Throttle harder to move through the detent

100 hours on the SR20 in the last couple of months and while the autopilot STILL isn’t fixed (been replaced twice) and now the transponder is acting up (I guess no surprise huh?), the throttle is starting to be difficult to move through the detent. Anyone else had this problem? Our service center says they hadn’t and will call Cirrus, but I thought I’d ask here to see what you may have done. No major complaints though, the plane is great!

Thanks!

Derek

Absolutely the same on our SR20. After hitting the 100 hour mark (about 3 months ago) the detent became much more noticable, however so far we didn’t find it disturbing yet. BTW, we also have an autopilot problem (the aileron oscillation one) and the aircraft is at the shop right now for the annual and I hope they got it fixed.
Interesting how similar our aircraft are!

Best regards,
Philipp

We exactly the same problem at about 75 hours. The first thing we tried was lubricating the throttle cable and that fixed the problem temporarily. The final fix was the replacement of the throttle cable. It was suspected that the original cable was somehow bent during installation. It works fine now, but the detent is is still noticeable when you pass it.

Mr. Rowan
The problem with the throttle detent becoming harder is that the cable that runs through the tube gets gummed up and needs to be pulled and cleaned. If you get a chance, spray some silicone spray on the cable and work the throttle a bit untill it works free. This seems to work pretty good for us at the shop.

jim

N84MR had the sticky-detent problem fixed at around 150 hours. Cirrus unhesitatingly provided a new throttle cam mechanism, and my Authorised Service Center installed it… then reported that it didn’t seem to make a lot of difference. Lubing the throttle cable did. All I know is that after I got it back, the throttle was silky smooth.

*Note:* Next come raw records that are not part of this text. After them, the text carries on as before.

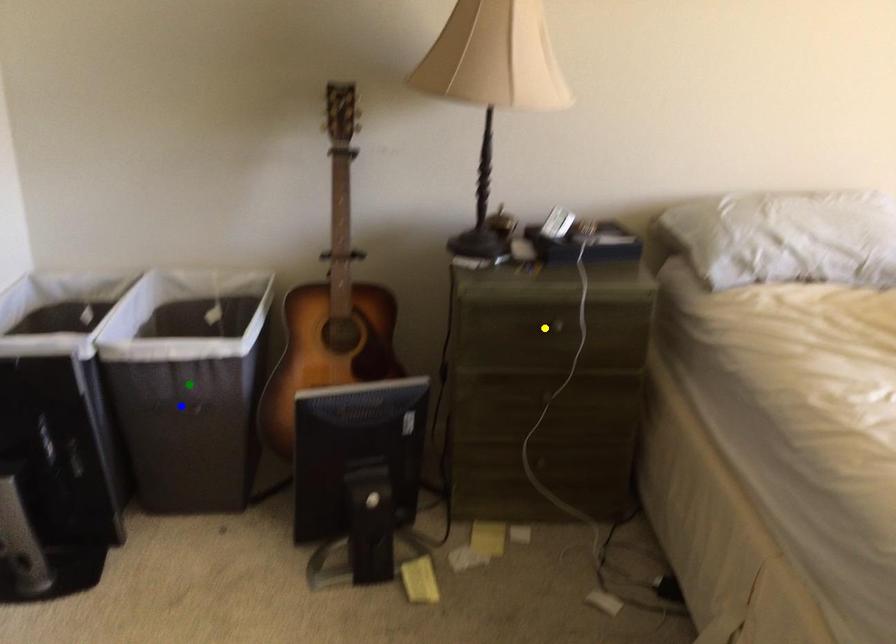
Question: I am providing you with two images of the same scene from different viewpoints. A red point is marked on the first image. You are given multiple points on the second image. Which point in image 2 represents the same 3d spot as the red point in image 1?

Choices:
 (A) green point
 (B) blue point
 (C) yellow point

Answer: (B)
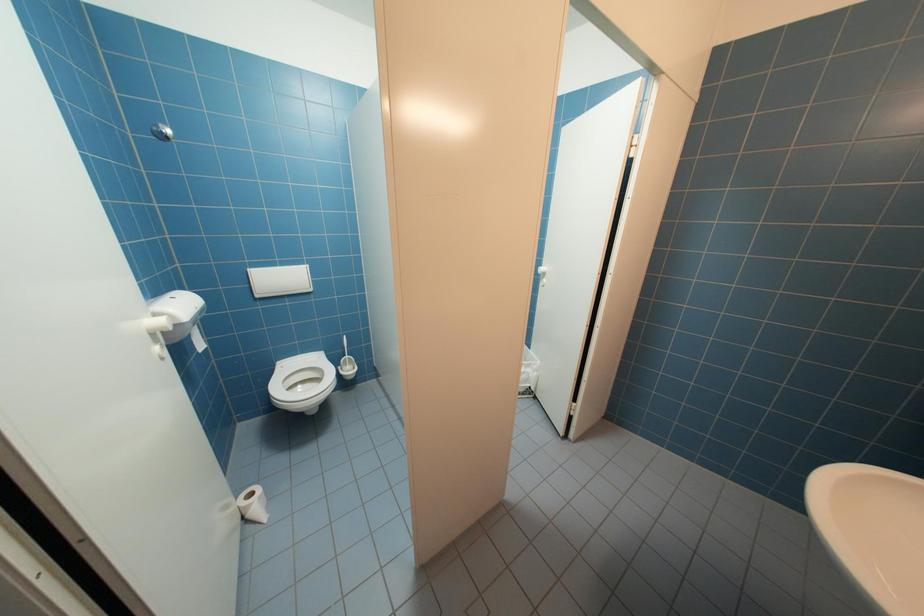
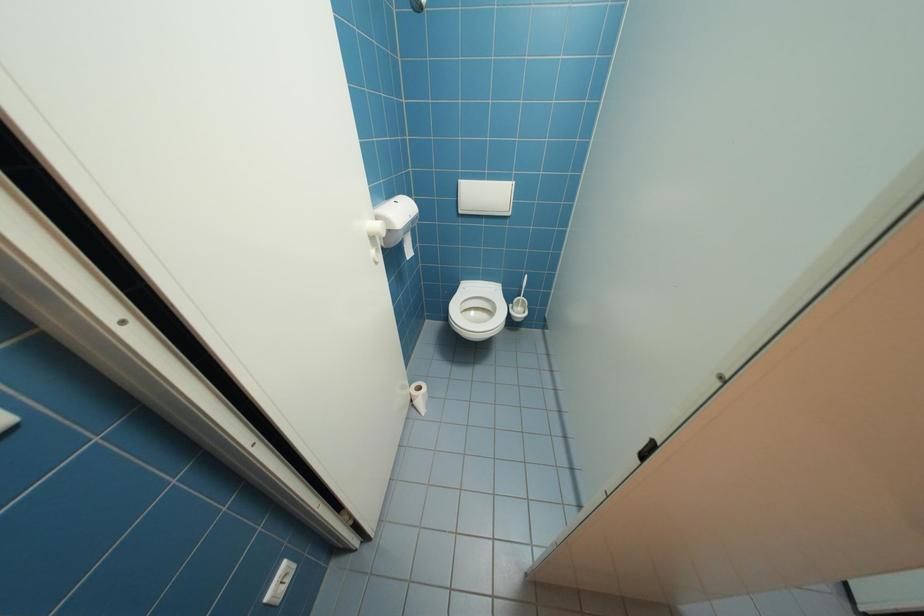
Based on the continuous images, in which direction is the camera rotating?

The rotation direction of the camera is left-down.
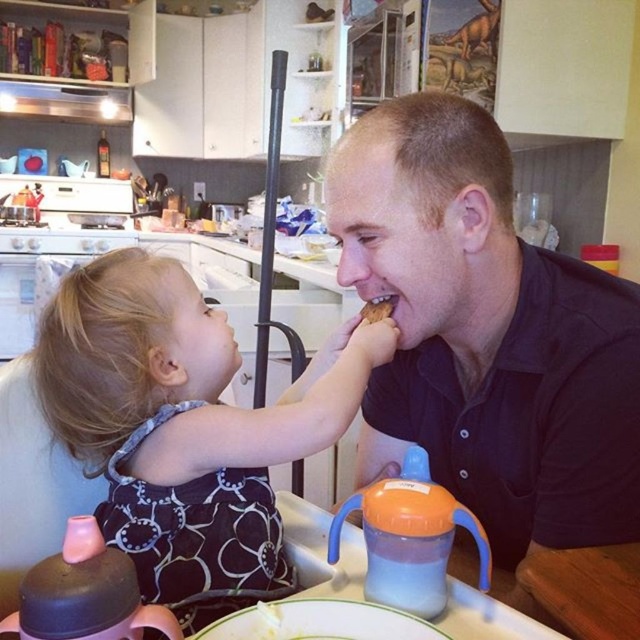
Question: Does black matte shirt at center appear on the left side of matte black dress at center?

Choices:
 (A) no
 (B) yes

Answer: (A)

Question: Which is nearer to the brown crumbly bread at mouth?

Choices:
 (A) black matte shirt at center
 (B) matte black dress at center

Answer: (A)

Question: Which object is farther from the camera taking this photo?

Choices:
 (A) matte black dress at center
 (B) black matte shirt at center

Answer: (B)

Question: Does matte black dress at center appear on the left side of brown crumbly bread at mouth?

Choices:
 (A) no
 (B) yes

Answer: (B)

Question: In this image, where is black matte shirt at center located relative to matte black dress at center?

Choices:
 (A) left
 (B) right

Answer: (B)

Question: Which point appears farthest from the camera in this image?

Choices:
 (A) (384, 308)
 (B) (99, 298)

Answer: (A)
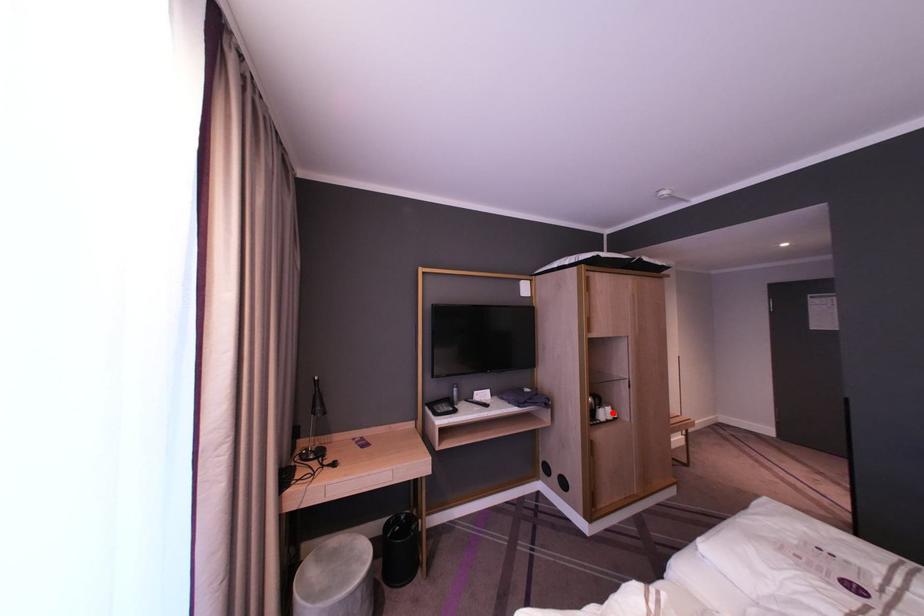
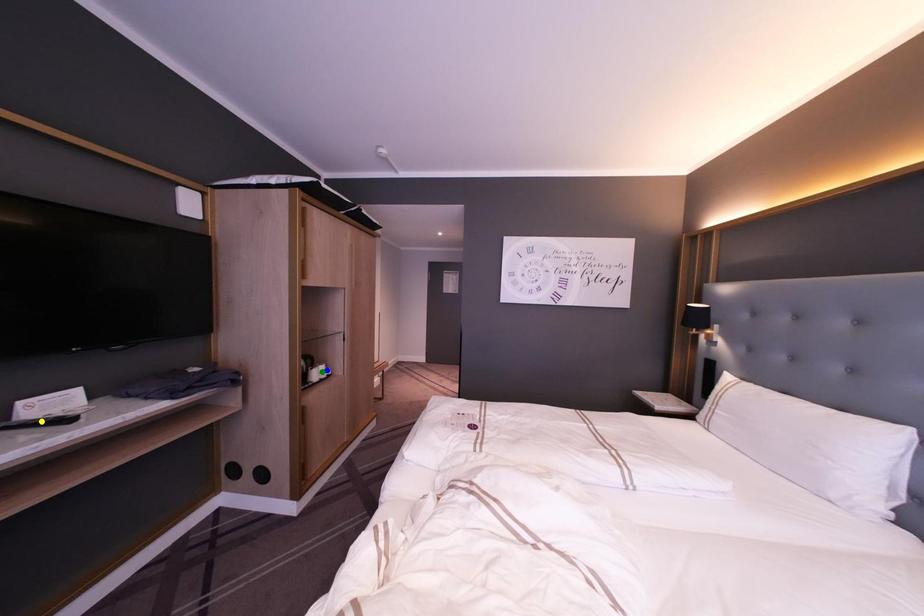
Question: I am providing you with two images of the same scene from different viewpoints. A red point is marked on the first image. You are given multiple points on the second image. Which mark in image 2 goes with the point in image 1?

Choices:
 (A) blue point
 (B) yellow point
 (C) green point

Answer: (A)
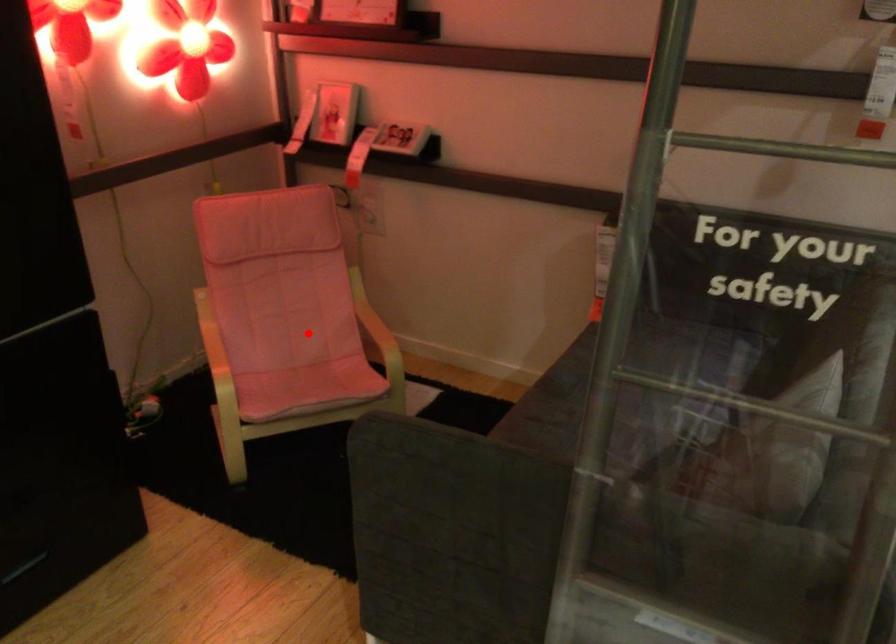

Now, at 391 hours, the callouses are just beginning to wear off the palm of my right hand… and the problem has returned. I think that this time, we’ll lube the throttle cable first…

In other N84MR news, landing light #3 just expired after over 355 hours of faithful service. I think I’ll have it embalmed.

Mike.

Wacky! Sounds like a possible design issue.

SR22 #41 960cm 125 hrs. I had to replace the entire throttle linkage because of the detent. It works great now but my technicians said the problem was with Cirrus’s design and will need to be changed. He also said that the condition can be dangerous( no control of mp or rpm). I suggest if any body has this problem they fix it!!

I suggest they redesign with SEPARATE throttle and prop levers. Is the single lever with its complicated linkage and lack of flexibility really a cockpit workload reducer. I never found separate controls very difficult

I’ve had my throttle lever and prop linkage replaced twice - first at 75 hrs, second at around 275 hrs. I just went over 400 hrs recently and I can feel it “sticking” at the detent again.
In my case, the problem has been with the bearing mechanism that rides inside the track on the lower portion of the throttle lever. I’m not sure what the casing material of the bearing is made of (plastic or silicone?) but it essentially wears out, or as my A&P put it, it disintegrates. When the bearing wears out, the throttle/prop lever binds. In my case, the throttle control cable was fine (ie no binding) though the first time it happened Cirrus had us replace the prop controller cable. We didn’t bother the second time because it was obvious that the bearing had disintegrated again.
Cirrus is well aware that there’s an issue to address here. My first discussions with Mike Busch on the problem were over a year ago.

n520mz writes:
I suggest a redesign to SEPARATE prop and throttle levers…

Why would you want to go back to separate prop and throttle controls? I think this is one of those items that continues to move GA technology forward, which hasn’t happened in GA in 50 years until Cirrus. I can’t wait til FADEC is well accepted. No more Mixture too, just a single lever. Fuel efficiency and great performance. That’s cool…

Chris

Fadec is a technological leap forward. Electronic control of prop pitch would be a technological leap forward. Fly by wire would be a technological leap forward. Pushing a lever that mechanically opens the throttle for part of its travel then mechanically adjusts the prop pitch for the next part is about as technologically advanced as the choke control on your average lawnmower.

Plus from the above posts, the Rube Goldberg mechanism Cirrus designed doesn’t work too well.

mdz

Snicker. Now that you mention it, the whole plane is kinda like a riding lawnmower. A spinning blade, an aircooled engine, fiberglass body. Better avionics than the average Lawnboy, though.

For a different perspective on technology and people, read “Zen and the Art of Motorcycle Maintenance” by Pirsig. He has an interesting perspective on the question “Why does my brand new high-tech machine need ‘kluges’”.